Work required
The answer must consist of every record, printed exactly as it stands.

Source data
*** Begin section ***

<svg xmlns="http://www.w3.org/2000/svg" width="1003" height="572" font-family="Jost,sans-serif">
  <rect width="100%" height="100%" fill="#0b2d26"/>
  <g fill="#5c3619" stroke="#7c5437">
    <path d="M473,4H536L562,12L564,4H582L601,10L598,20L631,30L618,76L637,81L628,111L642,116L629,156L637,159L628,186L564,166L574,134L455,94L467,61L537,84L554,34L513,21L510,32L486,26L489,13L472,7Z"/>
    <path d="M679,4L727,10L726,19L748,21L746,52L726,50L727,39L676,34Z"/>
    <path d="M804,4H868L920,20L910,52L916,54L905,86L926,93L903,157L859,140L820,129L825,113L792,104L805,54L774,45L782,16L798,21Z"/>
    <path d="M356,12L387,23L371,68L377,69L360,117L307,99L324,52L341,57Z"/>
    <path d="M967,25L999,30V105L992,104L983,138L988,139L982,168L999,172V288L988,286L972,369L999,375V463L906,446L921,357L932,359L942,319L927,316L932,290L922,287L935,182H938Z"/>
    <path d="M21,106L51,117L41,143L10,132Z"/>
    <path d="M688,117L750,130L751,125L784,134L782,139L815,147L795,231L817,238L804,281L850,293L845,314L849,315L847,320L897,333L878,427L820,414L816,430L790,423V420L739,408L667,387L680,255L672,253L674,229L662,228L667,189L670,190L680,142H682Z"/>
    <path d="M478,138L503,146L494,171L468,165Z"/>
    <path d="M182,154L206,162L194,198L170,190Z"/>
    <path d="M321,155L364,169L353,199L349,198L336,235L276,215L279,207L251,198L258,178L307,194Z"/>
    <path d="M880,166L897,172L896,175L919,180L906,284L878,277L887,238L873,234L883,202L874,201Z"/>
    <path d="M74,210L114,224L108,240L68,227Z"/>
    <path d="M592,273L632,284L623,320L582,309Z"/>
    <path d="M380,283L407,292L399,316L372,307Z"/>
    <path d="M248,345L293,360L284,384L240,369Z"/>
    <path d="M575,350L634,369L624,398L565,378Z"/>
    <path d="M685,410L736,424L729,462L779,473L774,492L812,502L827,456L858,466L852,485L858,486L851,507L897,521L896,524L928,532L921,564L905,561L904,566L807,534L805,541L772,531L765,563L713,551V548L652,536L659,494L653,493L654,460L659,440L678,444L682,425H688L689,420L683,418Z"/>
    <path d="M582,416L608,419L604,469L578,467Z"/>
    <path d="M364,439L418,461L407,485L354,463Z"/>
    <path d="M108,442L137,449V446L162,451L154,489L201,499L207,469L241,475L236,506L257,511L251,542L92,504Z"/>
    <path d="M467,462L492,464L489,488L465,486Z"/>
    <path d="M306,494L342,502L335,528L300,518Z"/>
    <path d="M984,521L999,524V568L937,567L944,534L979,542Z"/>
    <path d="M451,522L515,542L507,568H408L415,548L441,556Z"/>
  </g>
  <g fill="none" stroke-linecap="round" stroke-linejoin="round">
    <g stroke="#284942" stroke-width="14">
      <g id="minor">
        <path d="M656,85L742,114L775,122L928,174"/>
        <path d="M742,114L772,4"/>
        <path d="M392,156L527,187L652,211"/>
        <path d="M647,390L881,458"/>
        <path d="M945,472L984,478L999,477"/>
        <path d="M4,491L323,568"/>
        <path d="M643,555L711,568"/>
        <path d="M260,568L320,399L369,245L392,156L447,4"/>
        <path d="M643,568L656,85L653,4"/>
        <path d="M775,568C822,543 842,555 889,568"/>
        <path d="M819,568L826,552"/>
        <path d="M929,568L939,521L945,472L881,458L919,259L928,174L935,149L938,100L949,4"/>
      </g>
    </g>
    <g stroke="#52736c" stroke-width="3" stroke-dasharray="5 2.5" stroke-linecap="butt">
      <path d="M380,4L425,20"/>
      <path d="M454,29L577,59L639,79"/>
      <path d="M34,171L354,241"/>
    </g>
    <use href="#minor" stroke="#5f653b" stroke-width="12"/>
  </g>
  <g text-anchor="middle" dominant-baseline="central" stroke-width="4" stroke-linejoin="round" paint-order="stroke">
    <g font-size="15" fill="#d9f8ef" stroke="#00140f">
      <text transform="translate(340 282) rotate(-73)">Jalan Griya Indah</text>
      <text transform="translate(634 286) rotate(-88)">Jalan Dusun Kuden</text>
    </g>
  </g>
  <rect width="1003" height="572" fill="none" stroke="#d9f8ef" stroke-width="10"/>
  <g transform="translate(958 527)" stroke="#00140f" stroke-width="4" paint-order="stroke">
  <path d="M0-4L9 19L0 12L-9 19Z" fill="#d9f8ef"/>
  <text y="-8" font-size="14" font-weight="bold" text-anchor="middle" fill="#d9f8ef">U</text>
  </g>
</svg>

*** End section ***

Task result
<svg xmlns="http://www.w3.org/2000/svg" width="1003" height="572" font-family="Jost,sans-serif">
  <rect width="100%" height="100%" fill="#0b2d26"/>
  <g fill="#5c3619" stroke="#7c5437">
    <path d="M473,4H536L562,12L564,4H582L601,10L598,20L631,30L618,76L637,81L628,111L642,116L629,156L637,159L628,186L564,166L574,134L455,94L467,61L537,84L554,34L513,21L510,32L486,26L489,13L472,7Z"/>
    <path d="M679,4L727,10L726,19L748,21L746,52L726,50L727,39L676,34Z"/>
    <path d="M804,4H868L920,20L910,52L916,54L905,86L926,93L903,157L859,140L820,129L825,113L792,104L805,54L774,45L782,16L798,21Z"/>
    <path d="M356,12L387,23L371,68L377,69L360,117L307,99L324,52L341,57Z"/>
    <path d="M967,25L999,30V105L992,104L983,138L988,139L982,168L999,172V288L988,286L972,369L999,375V463L906,446L921,357L932,359L942,319L927,316L932,290L922,287L935,182H938Z"/>
    <path d="M21,106L51,117L41,143L10,132Z"/>
    <path d="M688,117L750,130L751,125L784,134L782,139L815,147L795,231L817,238L804,281L850,293L845,314L849,315L847,320L897,333L878,427L820,414L816,430L790,423V420L739,408L667,387L680,255L672,253L674,229L662,228L667,189L670,190L680,142H682Z"/>
    <path d="M478,138L503,146L494,171L468,165Z"/>
    <path d="M182,154L206,162L194,198L170,190Z"/>
    <path d="M321,155L364,169L353,199L349,198L336,235L276,215L279,207L251,198L258,178L307,194Z"/>
    <path d="M880,166L897,172L896,175L919,180L906,284L878,277L887,238L873,234L883,202L874,201Z"/>
    <path d="M74,210L114,224L108,240L68,227Z"/>
    <path d="M592,273L632,284L623,320L582,309Z"/>
    <path d="M380,283L407,292L399,316L372,307Z"/>
    <path d="M248,345L293,360L284,384L240,369Z"/>
    <path d="M575,350L634,369L624,398L565,378Z"/>
    <path d="M685,410L736,424L729,462L779,473L774,492L812,502L827,456L858,466L852,485L858,486L851,507L897,521L896,524L928,532L921,564L905,561L904,566L807,534L805,541L772,531L765,563L713,551V548L652,536L659,494L653,493L654,460L659,440L678,444L682,425H688L689,420L683,418Z"/>
    <path d="M582,416L608,419L604,469L578,467Z"/>
    <path d="M364,439L418,461L407,485L354,463Z"/>
    <path d="M108,442L137,449V446L162,451L154,489L201,499L207,469L241,475L236,506L257,511L251,542L92,504Z"/>
    <path d="M467,462L492,464L489,488L465,486Z"/>
    <path d="M306,494L342,502L335,528L300,518Z"/>
    <path d="M984,521L999,524V568L937,567L944,534L979,542Z"/>
    <path d="M451,522L515,542L507,568H408L415,548L441,556Z"/>
  </g>
  <g fill="none" stroke-linecap="round" stroke-linejoin="round">
    <g stroke="#284942" stroke-width="14">
      <g id="minor">
        <path d="M656,85L742,114L775,122L928,174"/>
        <path d="M742,114L772,4"/>
        <path d="M392,156L527,187L652,211"/>
        <path d="M647,390L881,458"/>
        <path d="M945,472L984,478L999,477"/>
        <path d="M4,491L323,568"/>
        <path d="M643,555L711,568"/>
        <path d="M260,568L320,399L369,245L392,156L447,4"/>
        <path d="M643,568L656,85L653,4"/>
        <path d="M775,568C822,543 842,555 889,568"/>
        <path d="M819,568L826,552"/>
        <path d="M929,568L939,521L945,472L881,458L919,259L928,174L935,149L938,100L949,4"/>
      </g>
    </g>
    <g stroke="#52736c" stroke-width="3" stroke-dasharray="5 2.5" stroke-linecap="butt">
      <path d="M380,4L425,20"/>
      <path d="M454,29L577,59L639,79"/>
      <path d="M34,171L354,241"/>
    </g>
    <use href="#minor" stroke="#5f653b" stroke-width="12"/>
  </g>
  <g text-anchor="middle" dominant-baseline="central" stroke-width="4" stroke-linejoin="round" paint-order="stroke">
    <g font-size="15" fill="#d9f8ef" stroke="#00140f">
      <text transform="translate(340 282) rotate(-73)">Jalan Griya Indah</text>
      <text transform="translate(634 286) rotate(-88)">Jalan Dusun Kuden</text>
    </g>
  </g>
  <rect width="1003" height="572" fill="none" stroke="#d9f8ef" stroke-width="10"/>
  <g transform="translate(958 527)" stroke="#00140f" stroke-width="4" paint-order="stroke">
  <path d="M0-4L9 19L0 12L-9 19Z" fill="#d9f8ef"/>
  <text y="-8" font-size="14" font-weight="bold" text-anchor="middle" fill="#d9f8ef">U</text>
  </g>
</svg>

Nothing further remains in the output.